For Jo, the key message to others is “whatever you’re doing, just make a start. And along with making that start, record it.”

“Because recording is key, right? Like we’re moving into this world where we can claim that we’re the best farmers in the world. We can claim all these claims, but unless they have validated by something, they’re meaningless. And I’m sorry to say it, yes, you’re doing great work, but how can you prove you’re doing great work? That’s the key. So, record it. Record it in your cloud-based software, take photos. It’s just like your winter grazing. We know that we need to take photos beginning, middle and end. With all of your projects. You know when you go to fence off that waterway, take a photo of what it looked like first. Fence that, take another photo. Go back every year as the plants grow from the same points and measure the increase in the biodiversity that’s there. Just measure the stuff you’re doing great things on farm already, so just record it. What it does is it shows the journey over time and it gives the people that want to buy your product the assurance that you are doing what you say you’re doing… 

I guess that’s probably why I’m such an advocate of FAP+ and why when we did this and I was so keen to do it was actually, yeah, we do all this stuff, and I’ve got no doubt that the bulk farmers do all that stuff, but we just have to prove that we do it all. “ 

When looking at how the SDGs are integrated through Jo’s farming business from the full podcast conversation, there are a clear top five: 

Goal #3: Good Health and Well-being

  • This is evident in Jo’s importance of mindset to find opportunities, and to navigate change and challenges.

Goal #6: Clean Water and Sanitation

  • A commitment to clean water is evident through the investment, time, money, and resources that Jo and Ross have put into their extensive waterway fencing and riparian planting efforts on farm, long before it was required by regulation.

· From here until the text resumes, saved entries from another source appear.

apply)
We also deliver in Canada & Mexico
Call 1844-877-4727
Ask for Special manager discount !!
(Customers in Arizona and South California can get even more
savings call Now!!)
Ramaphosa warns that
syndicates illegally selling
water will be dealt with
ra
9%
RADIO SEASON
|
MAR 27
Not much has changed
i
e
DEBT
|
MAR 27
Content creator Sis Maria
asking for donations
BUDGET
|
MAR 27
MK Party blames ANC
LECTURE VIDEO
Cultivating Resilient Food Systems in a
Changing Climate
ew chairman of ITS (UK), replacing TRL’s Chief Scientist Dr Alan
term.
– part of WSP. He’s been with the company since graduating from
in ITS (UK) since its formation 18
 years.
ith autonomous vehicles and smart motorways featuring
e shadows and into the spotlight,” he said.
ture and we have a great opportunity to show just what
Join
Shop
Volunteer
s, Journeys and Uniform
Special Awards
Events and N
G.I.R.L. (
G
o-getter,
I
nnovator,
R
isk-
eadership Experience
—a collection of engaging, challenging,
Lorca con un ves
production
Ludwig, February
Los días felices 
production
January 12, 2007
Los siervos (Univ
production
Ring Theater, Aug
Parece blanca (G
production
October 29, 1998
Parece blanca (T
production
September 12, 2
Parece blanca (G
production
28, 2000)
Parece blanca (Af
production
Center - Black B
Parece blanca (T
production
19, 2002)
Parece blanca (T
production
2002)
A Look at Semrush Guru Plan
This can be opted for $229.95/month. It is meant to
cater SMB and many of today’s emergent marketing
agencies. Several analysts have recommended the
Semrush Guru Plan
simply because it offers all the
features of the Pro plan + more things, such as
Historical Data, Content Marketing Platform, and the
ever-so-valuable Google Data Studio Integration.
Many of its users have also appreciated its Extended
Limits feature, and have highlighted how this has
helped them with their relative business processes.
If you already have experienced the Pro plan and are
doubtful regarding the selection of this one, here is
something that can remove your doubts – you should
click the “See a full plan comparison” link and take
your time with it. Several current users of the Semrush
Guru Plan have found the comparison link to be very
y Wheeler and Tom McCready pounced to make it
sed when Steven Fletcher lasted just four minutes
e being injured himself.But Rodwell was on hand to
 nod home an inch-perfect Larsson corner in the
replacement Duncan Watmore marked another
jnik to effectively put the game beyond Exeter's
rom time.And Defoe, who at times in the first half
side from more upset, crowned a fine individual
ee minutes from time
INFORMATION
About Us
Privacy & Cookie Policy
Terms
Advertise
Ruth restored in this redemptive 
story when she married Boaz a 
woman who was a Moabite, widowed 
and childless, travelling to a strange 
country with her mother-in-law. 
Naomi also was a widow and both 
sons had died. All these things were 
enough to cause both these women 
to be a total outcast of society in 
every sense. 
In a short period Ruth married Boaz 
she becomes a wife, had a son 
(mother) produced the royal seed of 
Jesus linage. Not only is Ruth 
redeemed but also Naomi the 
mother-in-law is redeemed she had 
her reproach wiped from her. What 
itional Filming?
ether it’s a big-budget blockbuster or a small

Goal #11: Sustainable Communities 

  • Jo has several volunteer roles that help in her local community and the wider food and fibre industry, which shows the efforts that people like Jo have in ensuring the sustainability of rural communities going forward. 

Goal #15: Life on Land 

  • This goal is reflected through Jo’s efforts to create her own on-farm native plant nursery to further invest in creating riparian ecosystems and enhancing biodiversity on-farm, which also fulfils her love of growing things. 

Goal #2: Zero Hunger

  • Jo is a Board Member of Meat the Need, a charity that enables farmers to donate high quality protein in the form of mince and milk to food banks nationwide, helping New Zealand farmers to feed New Zealand families that are in need.